Expand the periodic function

$f(x) = \left\{ \begin{array}{rcl} {-k} & \mbox {when} & -\pi \lt x \lt 0 \\ +k & \mbox{when} & 0 \lt x \lt \pi \end{array}\right.$ and when $f(x+2\pi)=f(x)$.
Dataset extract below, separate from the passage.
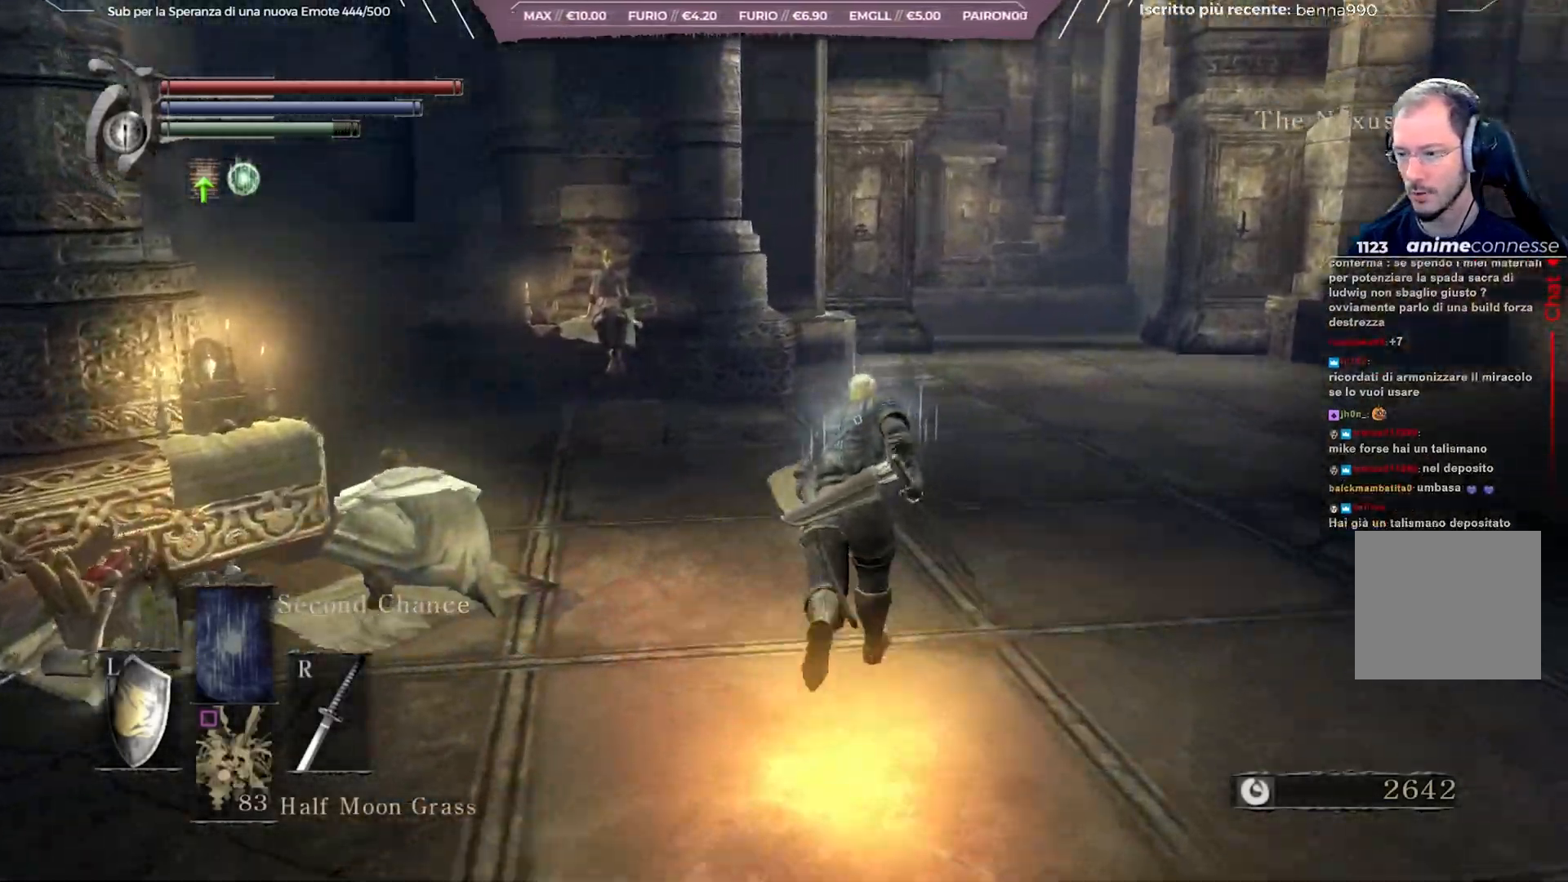
{"buttons": ["B"], "left_stick": "up", "right_stick": "down-left", "events": []}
To obtain the Fourier coefficients $a_n$ and $b_n$ you do the following integration $a_n= \frac{1}{\pi}\int_{-\pi}^{+\pi}{k\cos(nx)dx}$ and $b_n= \frac{1}{\pi}\int_{-\pi}^{+\pi}{k\sin(nx)dx}$ This will show that $a_n=0$ and $b_n=\frac{4k}{n\pi}$ when n is odd and $b_n=0$ when n is even. So $f(x)=\frac{4k}{\pi}\left(\sin x + \frac{1}{3}\sin 3x+\frac{1}{5}\sin 5x+\dots\right)$ Now we know $f(x)=+k$ when $ 0 \lt x \lt \pi$. So $f(\frac{\pi}{2})=+k$ and hence $ k=\frac{4k}{\pi}\left(\sin\frac{\pi}{2} + \frac{1}{3}\sin3\frac{\pi}{2}+\frac{1}{5}\sin5\frac{\pi}{2}+\dots\right)$ $\Rightarrow \frac{\pi}{4}=1-\frac{1}{3}+\frac{1}{5}-\frac{1}{7}+\dots$ Now let $ \frac{1}{1 \cdot 3} - \frac{1}{3\cdot5} +\frac{1}{5\cdot 7} - \cdots = S_1. $$\Rightarrow S_1=\frac{1}{2}\left[\frac{3-1}{1 \cdot 3}- \frac{5-3}{3\cdot5} +\frac{7-5}{5\cdot 7} - \cdots\right]$ $\Rightarrow 2S_1=\left[1-2\cdot\frac{1}{3}+2\cdot\frac{1}{5}-2\cdot\frac{1}{7}- \cdots\right]$$\Rightarrow 2S_1=\left[1+2\left(\frac{\pi}{4}-1\right)\right]$$\Rightarrow S_1=\frac{\pi}{4}-\frac{1}{2}$$\Rightarrow \frac{1}{1 \cdot 3} - \frac{1}{3\cdot5} +\frac{1}{5\cdot 7} - \cdots=\frac{\pi}{4}-\frac{1}{2}$ I think this is what you are looking for in the first part.